YOUR TASK.
Please reproduce the lines of the records below from the one holding "left eye: (6, 82)" through the one holding "right shoulder: (585, 415)", inclusive, skipping all pictures.

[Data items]
---*---
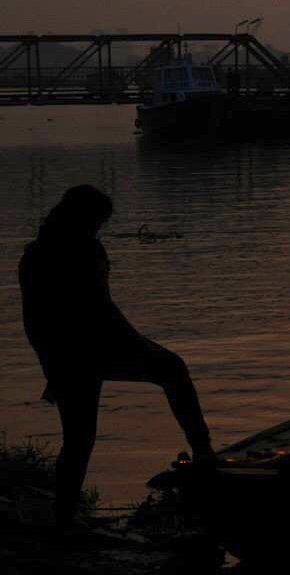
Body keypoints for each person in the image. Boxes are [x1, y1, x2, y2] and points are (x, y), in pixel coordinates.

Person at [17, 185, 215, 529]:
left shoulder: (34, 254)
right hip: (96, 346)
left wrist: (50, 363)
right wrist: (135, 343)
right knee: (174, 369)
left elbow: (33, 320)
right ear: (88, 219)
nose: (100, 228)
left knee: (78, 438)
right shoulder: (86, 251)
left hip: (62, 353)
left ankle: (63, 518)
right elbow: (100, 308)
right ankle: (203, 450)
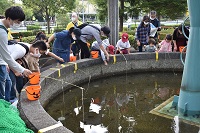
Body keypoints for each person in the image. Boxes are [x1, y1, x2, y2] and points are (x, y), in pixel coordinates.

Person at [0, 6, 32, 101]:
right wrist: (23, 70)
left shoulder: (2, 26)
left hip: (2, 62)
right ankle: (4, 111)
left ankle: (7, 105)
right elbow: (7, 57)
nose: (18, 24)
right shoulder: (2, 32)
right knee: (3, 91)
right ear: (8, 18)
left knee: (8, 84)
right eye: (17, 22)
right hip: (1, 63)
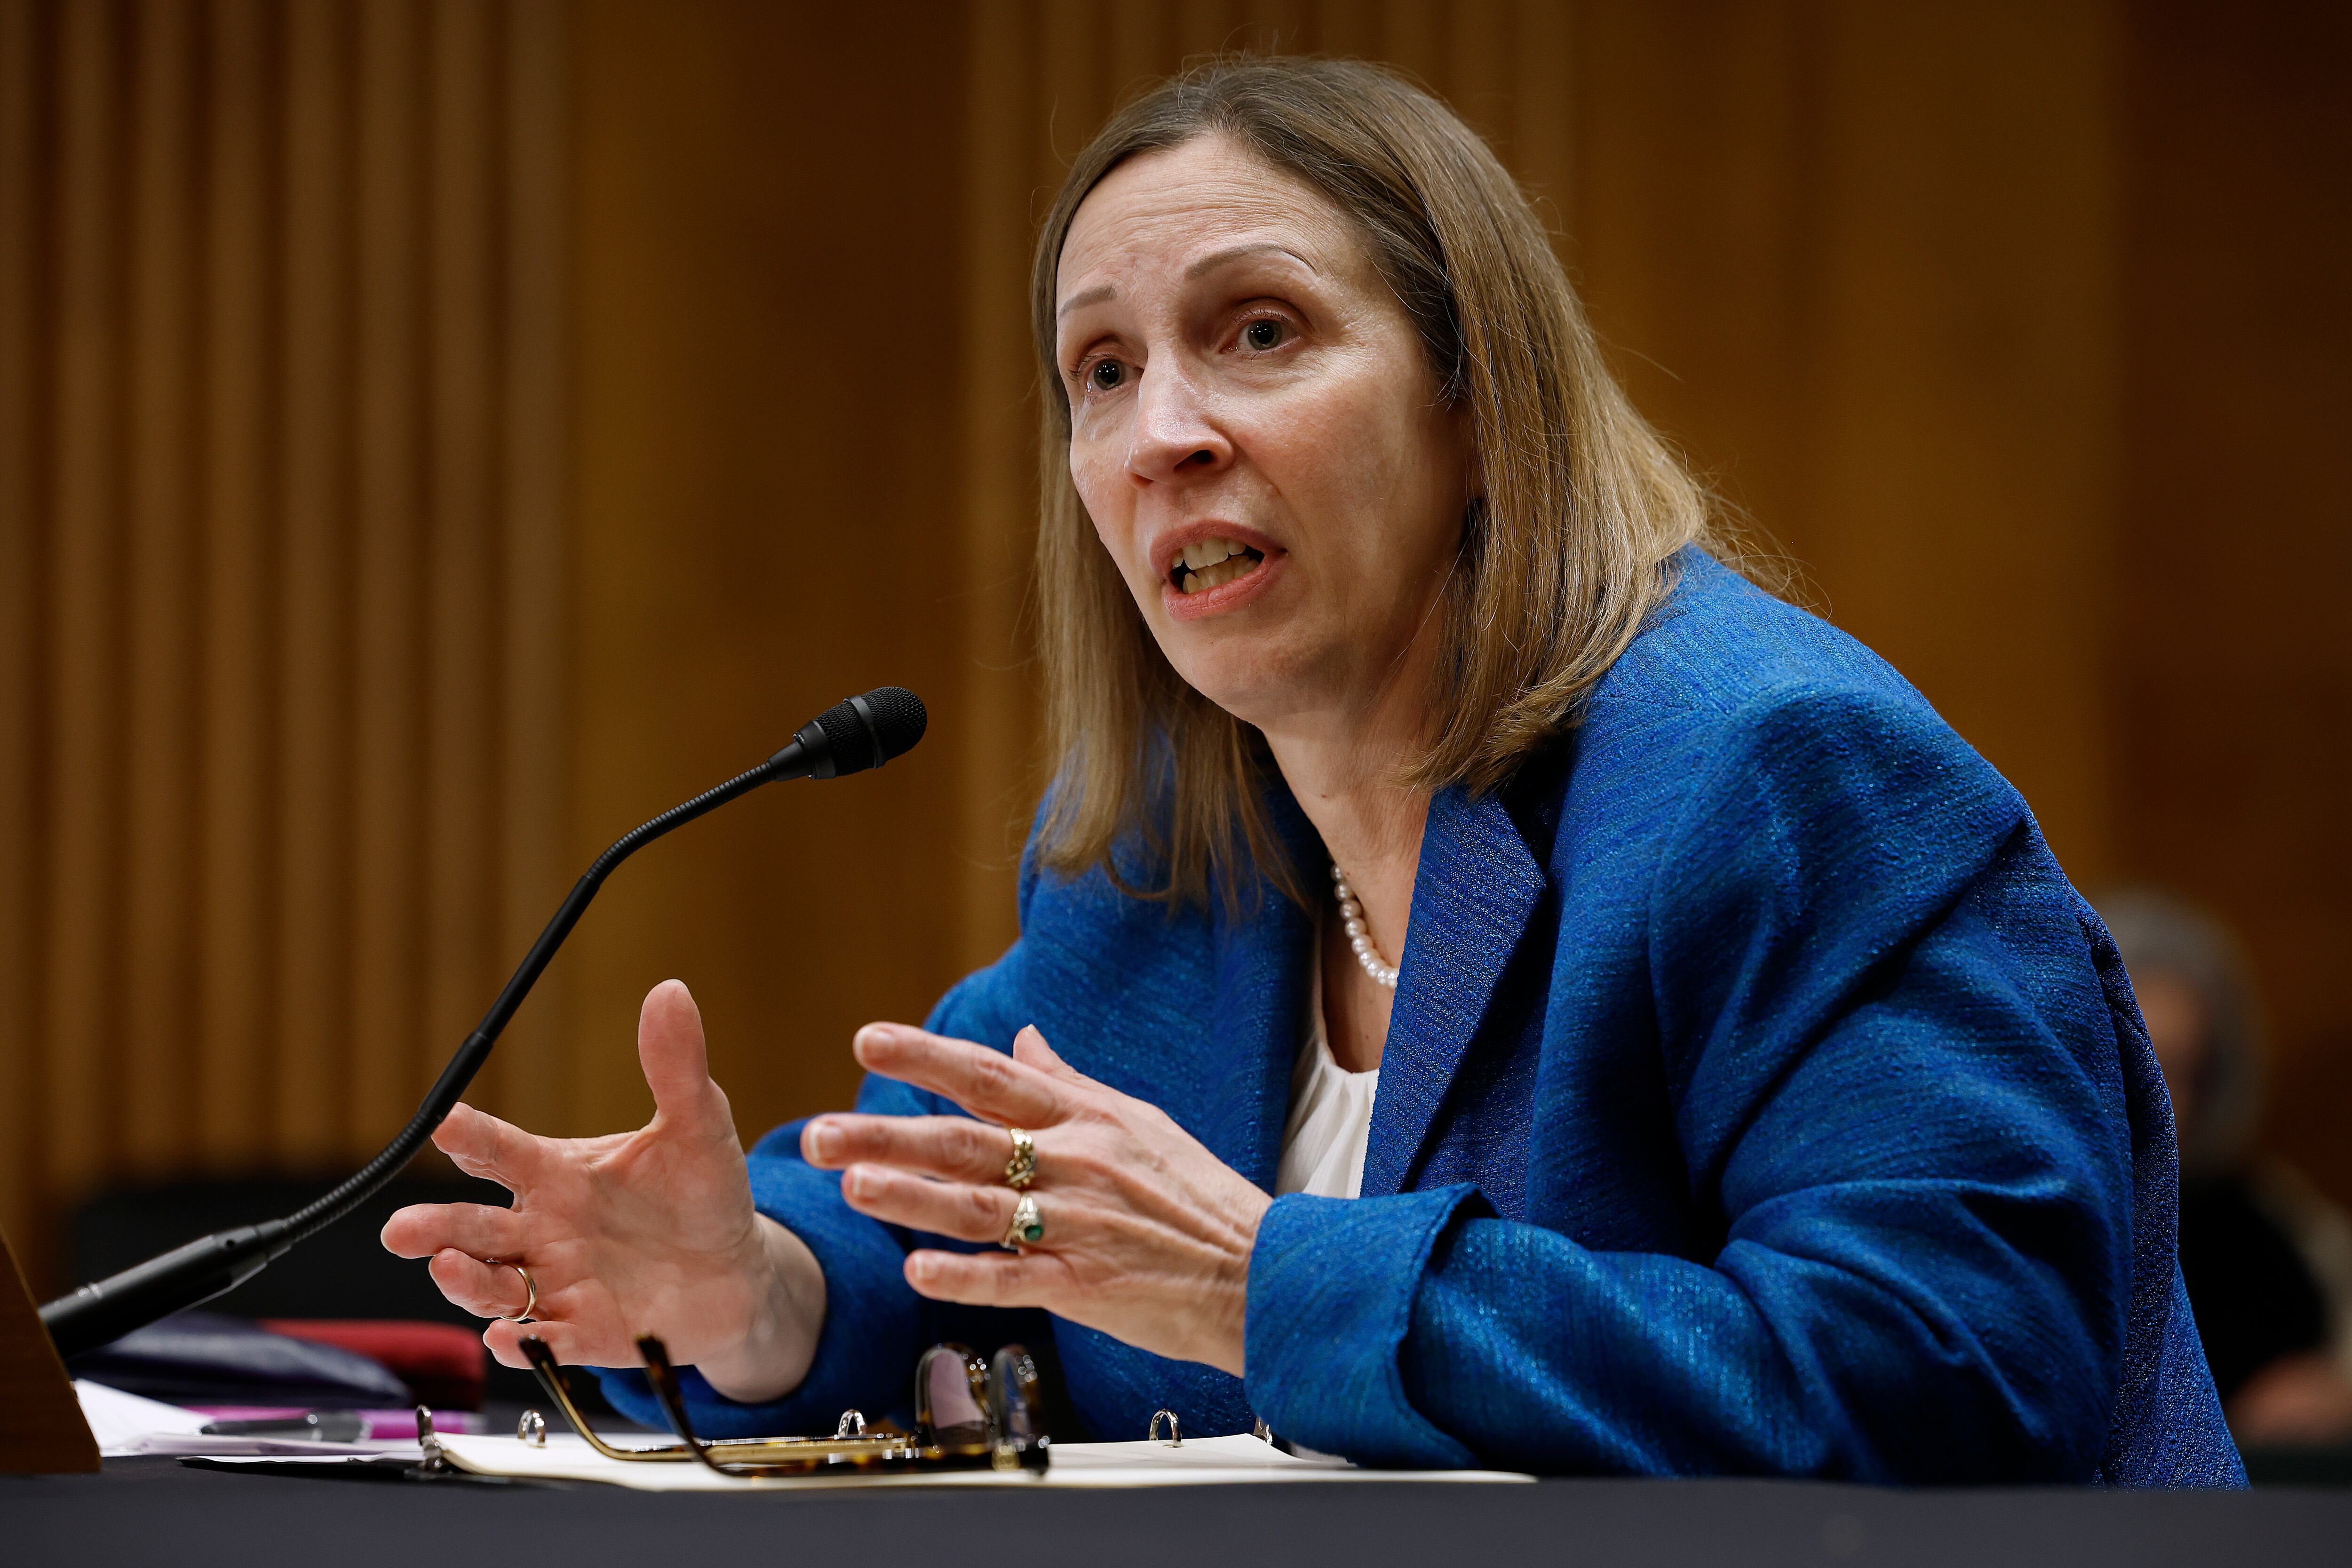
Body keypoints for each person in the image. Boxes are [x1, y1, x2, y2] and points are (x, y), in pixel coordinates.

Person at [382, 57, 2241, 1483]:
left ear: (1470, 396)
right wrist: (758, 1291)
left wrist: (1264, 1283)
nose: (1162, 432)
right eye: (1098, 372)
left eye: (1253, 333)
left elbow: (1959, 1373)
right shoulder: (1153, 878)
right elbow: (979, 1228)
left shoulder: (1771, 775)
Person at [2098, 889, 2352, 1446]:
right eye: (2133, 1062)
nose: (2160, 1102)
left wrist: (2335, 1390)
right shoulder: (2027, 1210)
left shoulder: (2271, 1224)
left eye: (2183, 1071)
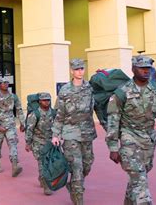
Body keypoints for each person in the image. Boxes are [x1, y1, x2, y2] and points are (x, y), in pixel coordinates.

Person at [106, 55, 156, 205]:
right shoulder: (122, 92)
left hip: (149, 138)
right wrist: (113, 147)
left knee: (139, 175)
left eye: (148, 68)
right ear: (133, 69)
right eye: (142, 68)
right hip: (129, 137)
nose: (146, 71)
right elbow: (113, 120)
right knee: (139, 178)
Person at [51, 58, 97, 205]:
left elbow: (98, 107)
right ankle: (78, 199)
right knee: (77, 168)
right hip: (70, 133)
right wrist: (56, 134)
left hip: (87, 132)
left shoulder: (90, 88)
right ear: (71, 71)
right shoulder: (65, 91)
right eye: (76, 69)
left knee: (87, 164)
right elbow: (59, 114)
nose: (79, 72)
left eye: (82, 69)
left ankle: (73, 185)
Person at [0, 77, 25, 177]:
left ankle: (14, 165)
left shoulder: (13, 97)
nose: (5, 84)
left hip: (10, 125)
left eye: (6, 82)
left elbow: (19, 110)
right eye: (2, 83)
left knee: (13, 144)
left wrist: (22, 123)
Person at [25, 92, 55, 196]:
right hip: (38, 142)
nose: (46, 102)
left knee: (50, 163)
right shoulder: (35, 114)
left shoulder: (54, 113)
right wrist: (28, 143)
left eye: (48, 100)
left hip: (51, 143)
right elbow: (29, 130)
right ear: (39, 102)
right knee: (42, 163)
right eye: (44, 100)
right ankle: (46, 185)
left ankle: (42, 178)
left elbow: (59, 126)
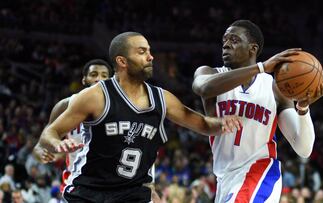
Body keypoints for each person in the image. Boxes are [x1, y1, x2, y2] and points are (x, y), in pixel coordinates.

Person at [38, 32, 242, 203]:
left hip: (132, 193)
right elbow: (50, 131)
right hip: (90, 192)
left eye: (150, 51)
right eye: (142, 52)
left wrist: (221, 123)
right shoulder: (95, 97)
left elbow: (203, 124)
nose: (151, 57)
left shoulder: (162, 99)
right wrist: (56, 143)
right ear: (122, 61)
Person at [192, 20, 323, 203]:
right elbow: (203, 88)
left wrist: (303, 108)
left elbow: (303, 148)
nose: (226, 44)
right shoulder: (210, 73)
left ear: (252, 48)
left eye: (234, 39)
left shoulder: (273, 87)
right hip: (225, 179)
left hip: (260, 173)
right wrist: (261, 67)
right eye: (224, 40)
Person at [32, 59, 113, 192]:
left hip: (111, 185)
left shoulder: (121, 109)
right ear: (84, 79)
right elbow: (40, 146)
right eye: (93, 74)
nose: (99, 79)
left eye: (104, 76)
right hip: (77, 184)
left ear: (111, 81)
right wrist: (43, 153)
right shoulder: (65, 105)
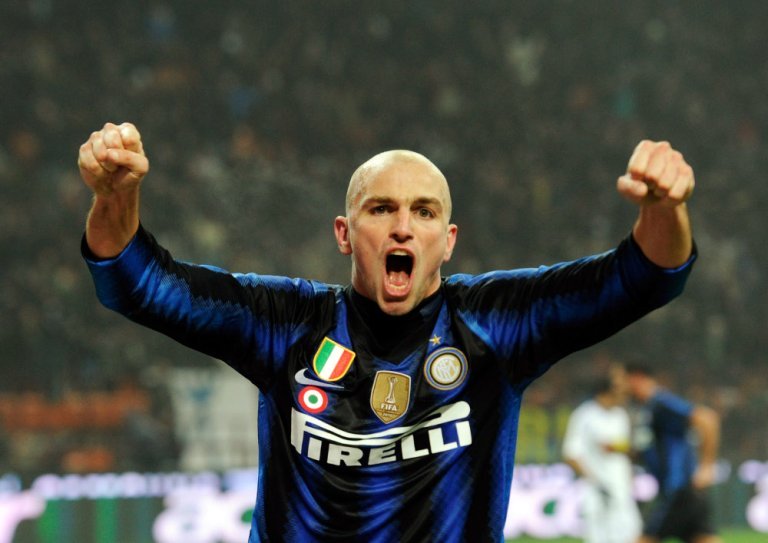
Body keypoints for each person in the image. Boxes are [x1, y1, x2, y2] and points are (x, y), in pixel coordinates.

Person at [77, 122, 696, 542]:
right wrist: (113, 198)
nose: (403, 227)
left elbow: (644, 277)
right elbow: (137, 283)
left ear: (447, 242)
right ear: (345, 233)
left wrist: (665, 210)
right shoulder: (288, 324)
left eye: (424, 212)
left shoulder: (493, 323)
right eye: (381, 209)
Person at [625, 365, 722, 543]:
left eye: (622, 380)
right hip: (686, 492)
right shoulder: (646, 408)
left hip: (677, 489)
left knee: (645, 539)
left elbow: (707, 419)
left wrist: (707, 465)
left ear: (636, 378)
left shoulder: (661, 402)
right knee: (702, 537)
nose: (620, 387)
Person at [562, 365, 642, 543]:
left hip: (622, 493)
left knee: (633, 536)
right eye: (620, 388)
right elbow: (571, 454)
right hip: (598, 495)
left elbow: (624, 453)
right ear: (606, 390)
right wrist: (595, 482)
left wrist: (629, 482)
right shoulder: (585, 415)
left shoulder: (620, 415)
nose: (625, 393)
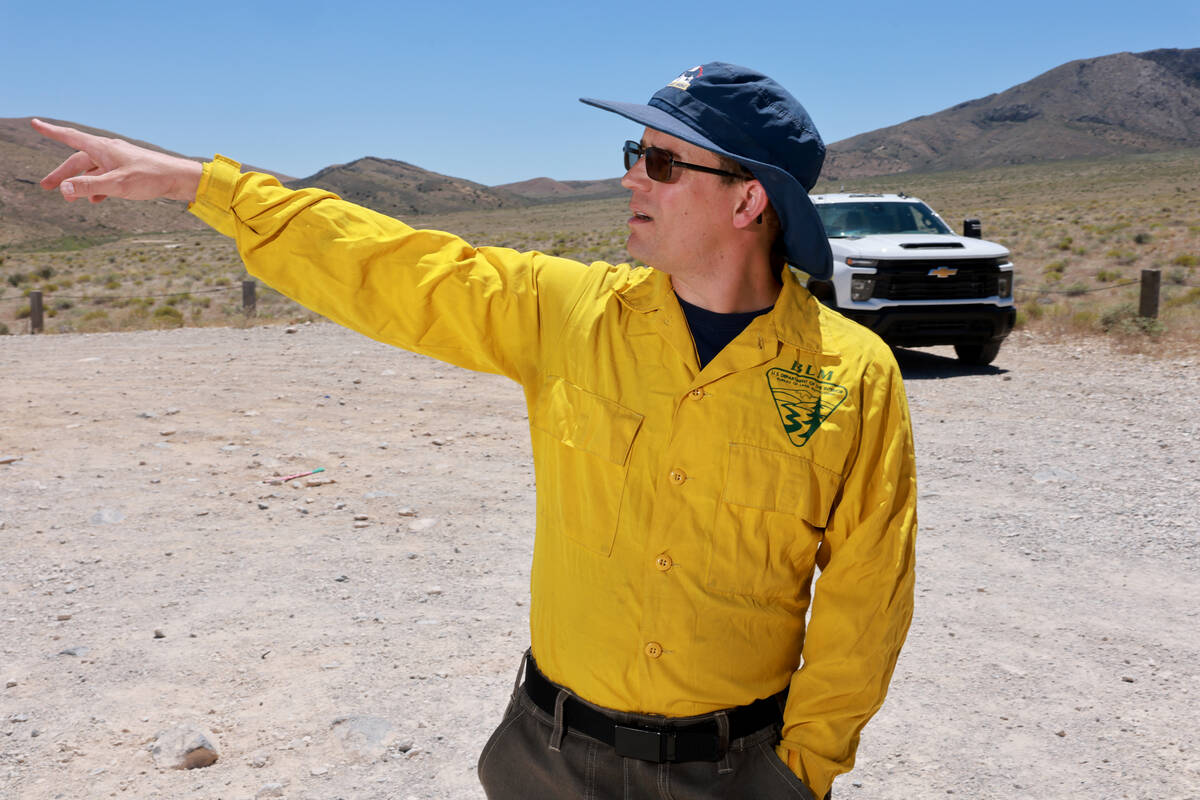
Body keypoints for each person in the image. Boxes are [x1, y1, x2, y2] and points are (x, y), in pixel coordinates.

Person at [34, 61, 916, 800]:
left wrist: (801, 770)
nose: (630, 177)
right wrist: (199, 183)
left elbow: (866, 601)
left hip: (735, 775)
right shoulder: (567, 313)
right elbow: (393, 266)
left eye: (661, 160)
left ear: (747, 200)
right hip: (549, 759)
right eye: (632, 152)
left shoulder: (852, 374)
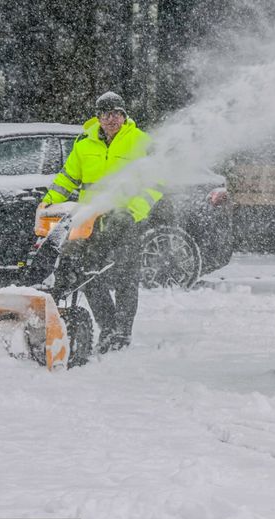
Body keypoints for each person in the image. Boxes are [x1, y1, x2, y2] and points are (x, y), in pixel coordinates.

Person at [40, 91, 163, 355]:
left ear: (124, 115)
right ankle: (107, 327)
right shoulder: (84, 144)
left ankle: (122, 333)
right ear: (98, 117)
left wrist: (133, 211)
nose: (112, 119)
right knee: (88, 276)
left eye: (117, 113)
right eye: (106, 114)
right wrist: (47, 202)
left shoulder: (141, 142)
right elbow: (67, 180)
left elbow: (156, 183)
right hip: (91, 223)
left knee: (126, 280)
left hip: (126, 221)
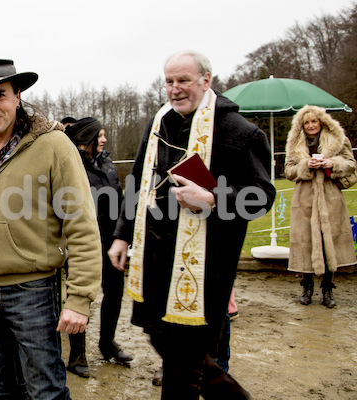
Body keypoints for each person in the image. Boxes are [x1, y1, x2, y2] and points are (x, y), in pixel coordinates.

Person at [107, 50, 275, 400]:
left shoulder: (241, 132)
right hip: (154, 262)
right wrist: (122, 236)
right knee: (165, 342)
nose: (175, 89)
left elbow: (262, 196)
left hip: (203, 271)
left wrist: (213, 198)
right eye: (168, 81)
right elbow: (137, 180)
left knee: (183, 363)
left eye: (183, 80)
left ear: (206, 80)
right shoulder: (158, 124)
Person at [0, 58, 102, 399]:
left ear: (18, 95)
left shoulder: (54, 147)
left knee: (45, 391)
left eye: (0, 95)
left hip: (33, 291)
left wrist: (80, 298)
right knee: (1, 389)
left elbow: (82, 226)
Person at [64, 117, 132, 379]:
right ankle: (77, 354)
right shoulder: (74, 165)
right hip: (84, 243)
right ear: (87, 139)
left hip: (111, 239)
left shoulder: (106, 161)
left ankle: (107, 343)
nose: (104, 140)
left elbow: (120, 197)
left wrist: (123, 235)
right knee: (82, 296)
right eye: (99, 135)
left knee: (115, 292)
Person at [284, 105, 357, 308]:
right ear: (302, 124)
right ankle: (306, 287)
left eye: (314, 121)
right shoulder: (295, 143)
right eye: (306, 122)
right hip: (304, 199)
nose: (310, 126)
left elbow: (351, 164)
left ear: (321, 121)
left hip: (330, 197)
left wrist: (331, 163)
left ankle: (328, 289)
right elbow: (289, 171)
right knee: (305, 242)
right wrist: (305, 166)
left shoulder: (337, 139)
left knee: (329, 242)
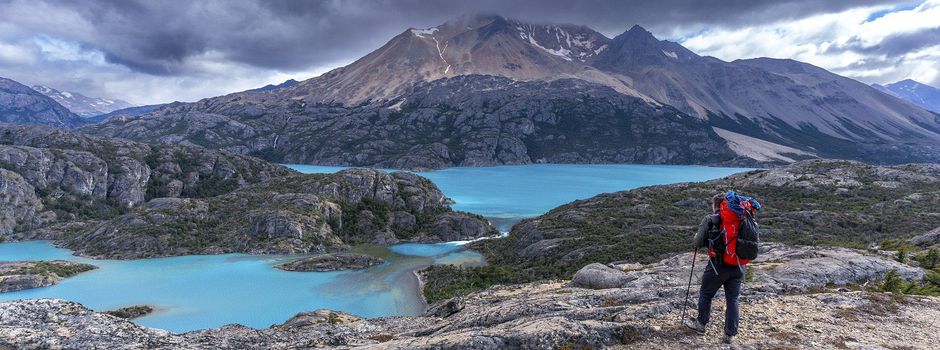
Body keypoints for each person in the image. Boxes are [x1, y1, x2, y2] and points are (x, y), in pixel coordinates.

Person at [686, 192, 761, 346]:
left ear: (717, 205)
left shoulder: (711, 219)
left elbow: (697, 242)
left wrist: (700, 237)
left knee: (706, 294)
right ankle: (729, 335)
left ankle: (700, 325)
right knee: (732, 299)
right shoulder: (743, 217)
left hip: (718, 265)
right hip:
---*---
PROBLEM SOLUTION.
left eye: (6, 82)
left elbow: (19, 110)
right eye: (2, 83)
left knee: (13, 144)
left wrist: (22, 123)
Person at [25, 92, 55, 196]:
right hip: (38, 142)
nose: (46, 102)
left knee: (50, 163)
right shoulder: (35, 114)
left shoulder: (54, 113)
right wrist: (28, 143)
left eye: (48, 100)
left hip: (51, 143)
right elbow: (29, 130)
right ear: (39, 102)
right knee: (42, 163)
right eye: (44, 100)
right ankle: (46, 185)
left ankle: (42, 178)
left elbow: (59, 126)
Body keypoints for each person in the image. Boxes are [x1, y1, x2, y2] and points are (x, y), in pixel coordinates.

Person at [38, 32, 242, 203]:
left hip: (132, 193)
right elbow: (50, 131)
right hip: (90, 192)
left eye: (150, 51)
right eye: (142, 52)
left wrist: (221, 123)
right shoulder: (95, 97)
left elbow: (203, 124)
nose: (151, 57)
left shoulder: (162, 99)
right wrist: (56, 143)
right ear: (122, 61)
Person at [192, 20, 323, 203]:
right elbow: (203, 88)
left wrist: (303, 108)
left elbow: (303, 148)
nose: (226, 44)
right shoulder: (210, 73)
left ear: (252, 48)
left eye: (234, 39)
left shoulder: (273, 87)
right hip: (225, 179)
left hip: (260, 173)
right wrist: (261, 67)
right eye: (224, 40)
Person at [32, 59, 113, 192]:
left hip: (111, 185)
left shoulder: (121, 109)
right ear: (84, 79)
right elbow: (40, 146)
right eye: (93, 74)
nose: (99, 79)
left eye: (104, 76)
right hip: (77, 184)
left ear: (111, 81)
right wrist: (43, 153)
right shoulder: (65, 105)
Body keypoints for each person in the image. Boxes are [x1, y1, x2, y2] and points are (x, y), in pixel coordinates.

Person at [77, 122, 696, 542]:
right wrist: (113, 198)
nose: (403, 227)
left elbow: (644, 277)
right elbow: (137, 283)
left ear: (447, 242)
right ear: (345, 233)
left wrist: (665, 210)
right shoulder: (288, 324)
left eye: (424, 212)
left shoulder: (493, 323)
right eye: (381, 209)
Person at [625, 365, 722, 543]:
left eye: (622, 380)
right hip: (686, 492)
right shoulder: (646, 408)
left hip: (677, 489)
left knee: (645, 539)
left elbow: (707, 419)
left wrist: (707, 465)
left ear: (636, 378)
left shoulder: (661, 402)
right knee: (702, 537)
nose: (620, 387)
Person at [562, 365, 642, 543]:
left hip: (622, 493)
left knee: (633, 536)
right eye: (620, 388)
right elbow: (571, 454)
right hip: (598, 495)
left elbow: (624, 453)
right ear: (606, 390)
right wrist: (595, 482)
left wrist: (629, 482)
right shoulder: (585, 415)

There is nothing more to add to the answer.